We have explained that "Labor Law § 241 (6) is a 'hybrid' statute, as the first sentence 'reiterates the general common-law standard of care,' while the second sentence imposes a nondelegable duty with respect to compliance with rules of the Commissioner [of the Department of Labor] which contain 'specific, positive command[s]' " (Bazdaric v Almah Partners LLC, 41 NY3d 310, 317 [2024], quoting Ross v Curtis-Palmer Hydro-Elec. Co., 81 NY2d 494, 503-504 [1993]). Because the duty set forth in the second sentence is nondelegable, plaintiffs "need not show that defendants exercised supervision or control over [the] worksite in order to establish [a] right of recovery" (Ross, 81 NY2d at 502). However, this vicarious liability is limited: "only 'provisions of the Industrial Code mandating compliance with concrete specifications' give rise to a nondelegable duty under Labor Law § 241 (6)" (Toussaint v Port Auth. of N.Y. & N.J., 38 NY3d 89, 94 [2022], quoting Ross, 81 NY2d at 505).

Consequently, in order to support a claim under Labor Law § 241 (6) predicated upon a violation of a provision of the Industrial Code, "the particular provision relied upon by a plaintiff must mandate compliance with concrete specifications and not simply declare general safety standards or reiterate common-law principles" (Misicki v Caradonna, 12 NY3d 511, 515 [2009]). In Ross, we explained that allowing a plaintiff to use a "broad, nonspecific regulatory standard as predicate for an action against a nonsupervising owner or general contractor under Labor Law § 241 (6) would seriously distort the scheme of liability for unsafe working conditions"; would render "all but superfluous" Labor Law § 200 (1)'s confinement of liability to defendants having "a direct hand, through either control or supervision, in the injury-producing work"; and would run contrary to legislative intent (81 NY2d at 504-505).

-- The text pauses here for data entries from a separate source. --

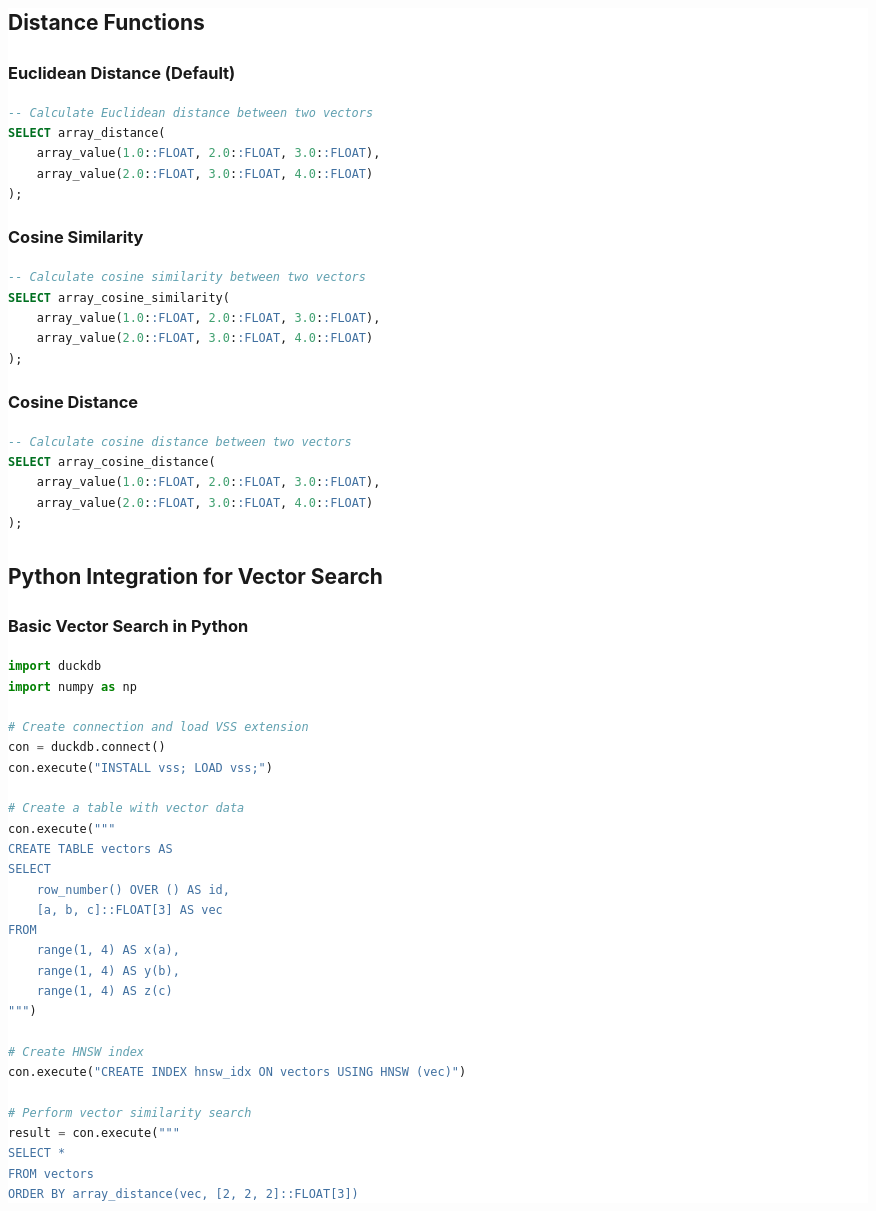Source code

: ## Distance Functions

### Euclidean Distance (Default)

```sql
-- Calculate Euclidean distance between two vectors
SELECT array_distance(
    array_value(1.0::FLOAT, 2.0::FLOAT, 3.0::FLOAT), 
    array_value(2.0::FLOAT, 3.0::FLOAT, 4.0::FLOAT)
);
```

### Cosine Similarity

```sql
-- Calculate cosine similarity between two vectors
SELECT array_cosine_similarity(
    array_value(1.0::FLOAT, 2.0::FLOAT, 3.0::FLOAT), 
    array_value(2.0::FLOAT, 3.0::FLOAT, 4.0::FLOAT)
);
```

### Cosine Distance

```sql
-- Calculate cosine distance between two vectors
SELECT array_cosine_distance(
    array_value(1.0::FLOAT, 2.0::FLOAT, 3.0::FLOAT), 
    array_value(2.0::FLOAT, 3.0::FLOAT, 4.0::FLOAT)
);
```

## Python Integration for Vector Search

### Basic Vector Search in Python

```python
import duckdb
import numpy as np

# Create connection and load VSS extension
con = duckdb.connect()
con.execute("INSTALL vss; LOAD vss;")

# Create a table with vector data
con.execute("""
CREATE TABLE vectors AS
SELECT 
    row_number() OVER () AS id,
    [a, b, c]::FLOAT[3] AS vec
FROM 
    range(1, 4) AS x(a), 
    range(1, 4) AS y(b), 
    range(1, 4) AS z(c)
""")

# Create HNSW index
con.execute("CREATE INDEX hnsw_idx ON vectors USING HNSW (vec)")

# Perform vector similarity search
result = con.execute("""
SELECT * 
FROM vectors 
ORDER BY array_distance(vec, [2, 2, 2]::FLOAT[3]) 
```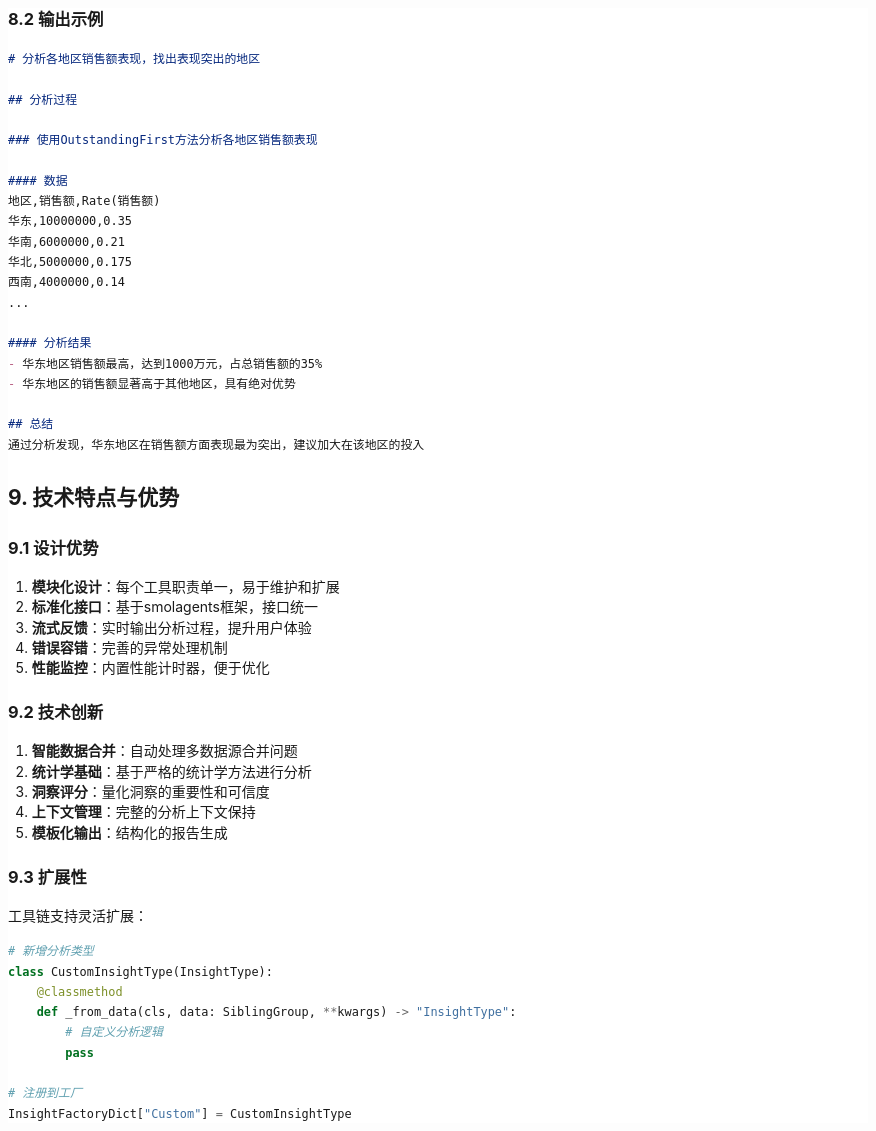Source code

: ### 8.2 输出示例

```markdown
# 分析各地区销售额表现，找出表现突出的地区

## 分析过程

### 使用OutstandingFirst方法分析各地区销售额表现

#### 数据
地区,销售额,Rate(销售额)
华东,10000000,0.35
华南,6000000,0.21
华北,5000000,0.175
西南,4000000,0.14
...

#### 分析结果
- 华东地区销售额最高，达到1000万元，占总销售额的35%
- 华东地区的销售额显著高于其他地区，具有绝对优势

## 总结
通过分析发现，华东地区在销售额方面表现最为突出，建议加大在该地区的投入
```

## 9. 技术特点与优势

### 9.1 设计优势

1. **模块化设计**：每个工具职责单一，易于维护和扩展
2. **标准化接口**：基于smolagents框架，接口统一
3. **流式反馈**：实时输出分析过程，提升用户体验
4. **错误容错**：完善的异常处理机制
5. **性能监控**：内置性能计时器，便于优化

### 9.2 技术创新

1. **智能数据合并**：自动处理多数据源合并问题
2. **统计学基础**：基于严格的统计学方法进行分析
3. **洞察评分**：量化洞察的重要性和可信度
4. **上下文管理**：完整的分析上下文保持
5. **模板化输出**：结构化的报告生成

### 9.3 扩展性

工具链支持灵活扩展：

```python
# 新增分析类型
class CustomInsightType(InsightType):
    @classmethod
    def _from_data(cls, data: SiblingGroup, **kwargs) -> "InsightType":
        # 自定义分析逻辑
        pass

# 注册到工厂
InsightFactoryDict["Custom"] = CustomInsightType
```
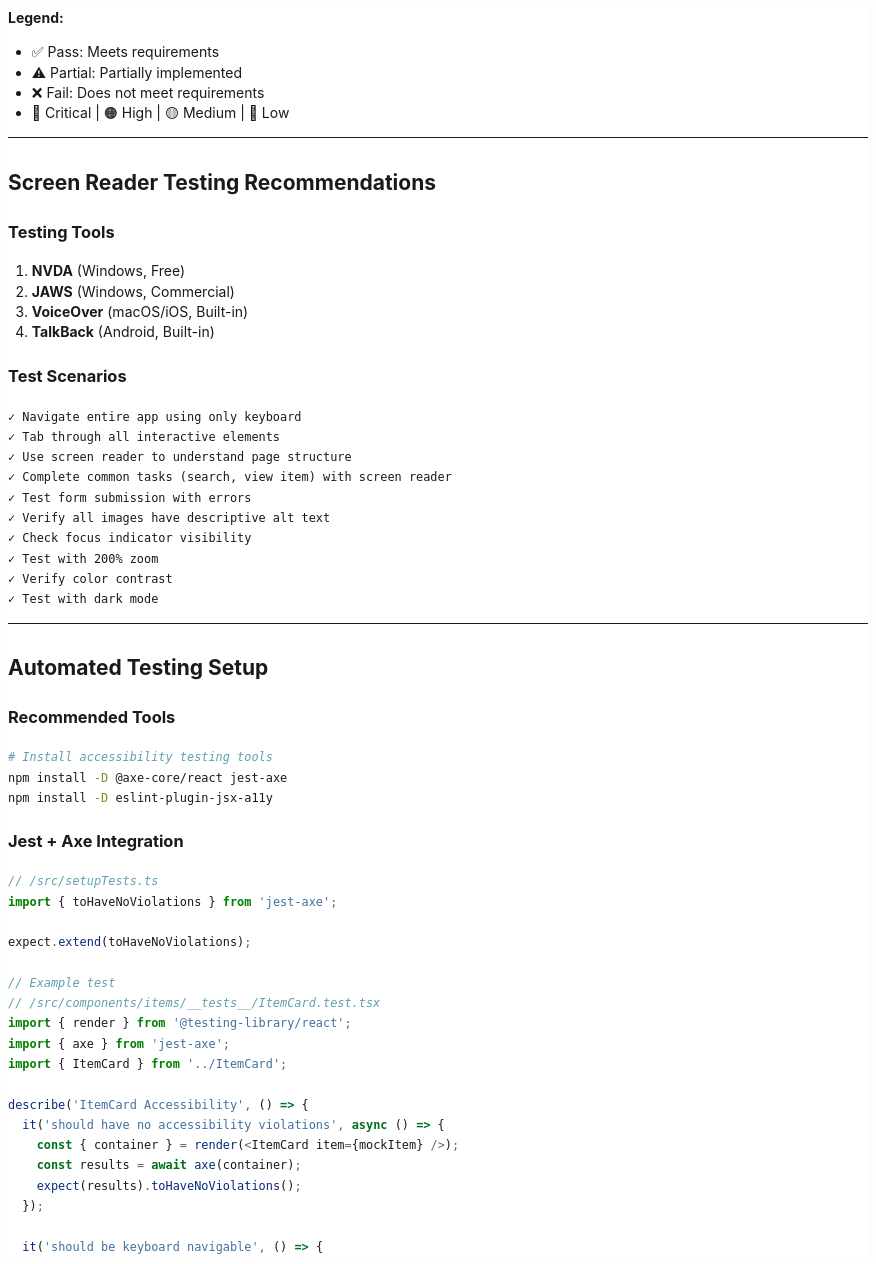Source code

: **Legend:**
- ✅ Pass: Meets requirements
- ⚠️ Partial: Partially implemented
- ❌ Fail: Does not meet requirements
- 🔴 Critical | 🟠 High | 🟡 Medium | 🔵 Low

---

## Screen Reader Testing Recommendations

### Testing Tools
1. **NVDA** (Windows, Free)
2. **JAWS** (Windows, Commercial)
3. **VoiceOver** (macOS/iOS, Built-in)
4. **TalkBack** (Android, Built-in)

### Test Scenarios
```
✓ Navigate entire app using only keyboard
✓ Tab through all interactive elements
✓ Use screen reader to understand page structure
✓ Complete common tasks (search, view item) with screen reader
✓ Test form submission with errors
✓ Verify all images have descriptive alt text
✓ Check focus indicator visibility
✓ Test with 200% zoom
✓ Verify color contrast
✓ Test with dark mode
```

---

## Automated Testing Setup

### Recommended Tools

```bash
# Install accessibility testing tools
npm install -D @axe-core/react jest-axe
npm install -D eslint-plugin-jsx-a11y
```

### Jest + Axe Integration

```typescript
// /src/setupTests.ts
import { toHaveNoViolations } from 'jest-axe';

expect.extend(toHaveNoViolations);

// Example test
// /src/components/items/__tests__/ItemCard.test.tsx
import { render } from '@testing-library/react';
import { axe } from 'jest-axe';
import { ItemCard } from '../ItemCard';

describe('ItemCard Accessibility', () => {
  it('should have no accessibility violations', async () => {
    const { container } = render(<ItemCard item={mockItem} />);
    const results = await axe(container);
    expect(results).toHaveNoViolations();
  });

  it('should be keyboard navigable', () => {
```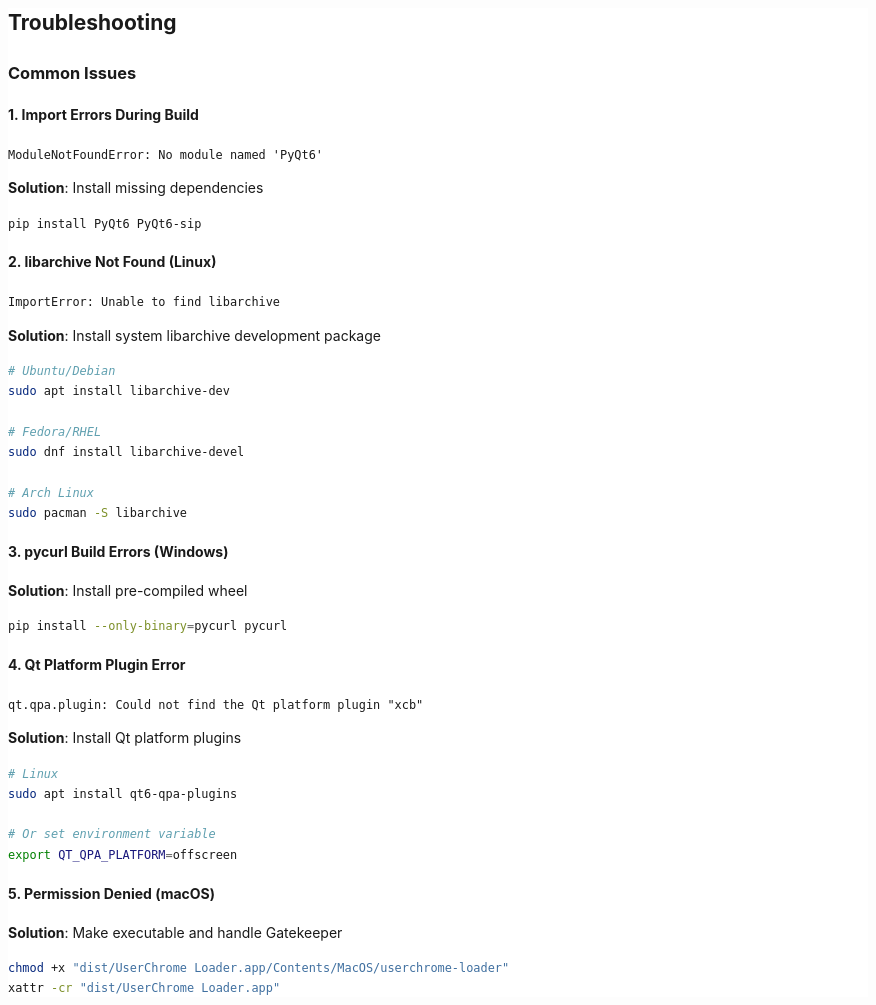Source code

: ## Troubleshooting

### Common Issues

#### 1. Import Errors During Build
```
ModuleNotFoundError: No module named 'PyQt6'
```
**Solution**: Install missing dependencies
```bash
pip install PyQt6 PyQt6-sip
```

#### 2. libarchive Not Found (Linux)
```
ImportError: Unable to find libarchive
```
**Solution**: Install system libarchive development package
```bash
# Ubuntu/Debian
sudo apt install libarchive-dev

# Fedora/RHEL
sudo dnf install libarchive-devel

# Arch Linux
sudo pacman -S libarchive
```

#### 3. pycurl Build Errors (Windows)
**Solution**: Install pre-compiled wheel
```bash
pip install --only-binary=pycurl pycurl
```

#### 4. Qt Platform Plugin Error
```
qt.qpa.plugin: Could not find the Qt platform plugin "xcb"
```
**Solution**: Install Qt platform plugins
```bash
# Linux
sudo apt install qt6-qpa-plugins

# Or set environment variable
export QT_QPA_PLATFORM=offscreen
```

#### 5. Permission Denied (macOS)
**Solution**: Make executable and handle Gatekeeper
```bash
chmod +x "dist/UserChrome Loader.app/Contents/MacOS/userchrome-loader"
xattr -cr "dist/UserChrome Loader.app"
```
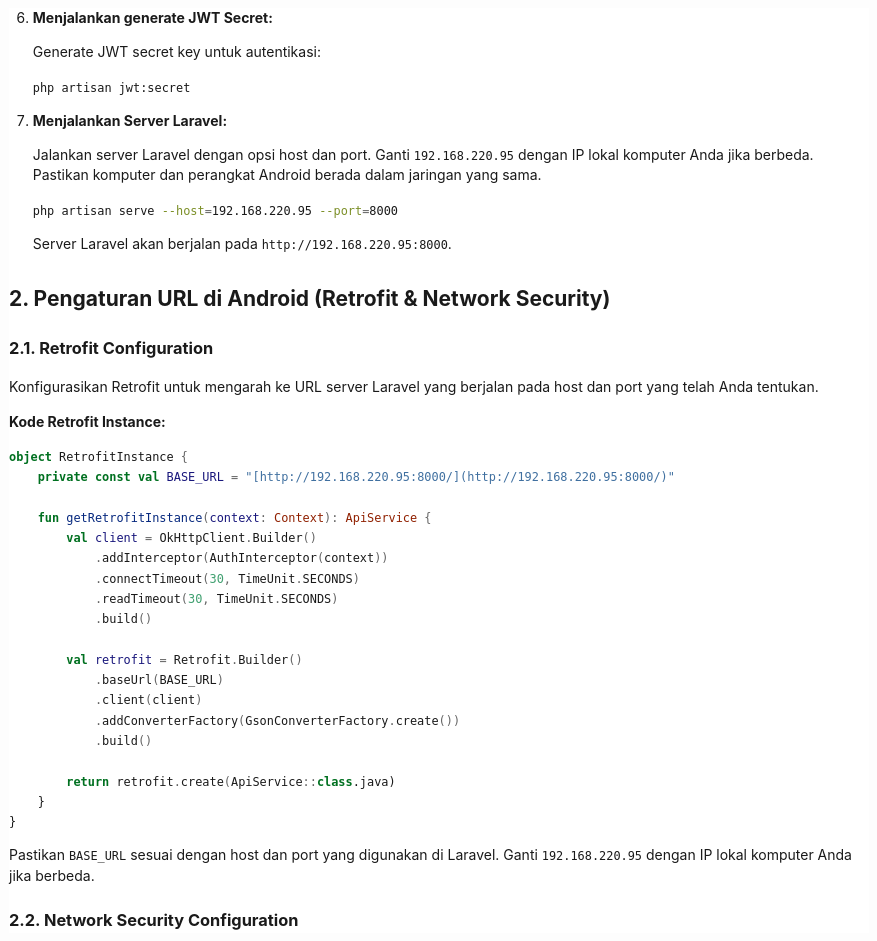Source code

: 6.  **Menjalankan generate JWT Secret:**

    Generate JWT secret key untuk autentikasi:

    ```bash
    php artisan jwt:secret
    ```

7.  **Menjalankan Server Laravel:**

    Jalankan server Laravel dengan opsi host dan port. Ganti `192.168.220.95` dengan IP lokal komputer Anda jika berbeda. Pastikan komputer dan perangkat Android berada dalam jaringan yang sama.

    ```bash
    php artisan serve --host=192.168.220.95 --port=8000
    ```

    Server Laravel akan berjalan pada `http://192.168.220.95:8000`.

## 2. Pengaturan URL di Android (Retrofit & Network Security)

### 2.1. Retrofit Configuration

Konfigurasikan Retrofit untuk mengarah ke URL server Laravel yang berjalan pada host dan port yang telah Anda tentukan.

**Kode Retrofit Instance:**

```kotlin
object RetrofitInstance {
    private const val BASE_URL = "[http://192.168.220.95:8000/](http://192.168.220.95:8000/)"

    fun getRetrofitInstance(context: Context): ApiService {
        val client = OkHttpClient.Builder()
            .addInterceptor(AuthInterceptor(context))
            .connectTimeout(30, TimeUnit.SECONDS)
            .readTimeout(30, TimeUnit.SECONDS)
            .build()

        val retrofit = Retrofit.Builder()
            .baseUrl(BASE_URL)
            .client(client)
            .addConverterFactory(GsonConverterFactory.create())
            .build()

        return retrofit.create(ApiService::class.java)
    }
}
```

Pastikan `BASE_URL` sesuai dengan host dan port yang digunakan di Laravel. Ganti `192.168.220.95` dengan IP lokal komputer Anda jika berbeda.

### 2.2. Network Security Configuration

We have a number of interpretive tools at our disposal to aid us in determining if a provision of the Industrial Code contains sufficiently concrete specifications to impose vicarious liability under Labor Law § 241 (6). First, we have held that "[t]he Industrial Code should be sensibly interpreted and applied to effectuate its purpose of protecting construction laborers against hazards in the workplace" (St. Louis v Town of N. Elba, 16 NY3d 411, 416 [2011] [*3][emphasis added]). Second, "[i]n assessing whether [a] regulation is specific enough to support a Labor Law § 241 (6) claim, we examine the text without reference to the underlying facts" (Toussaint, 38 NY3d at 95, citing Misicki, 12 NY3d at 521 n 2).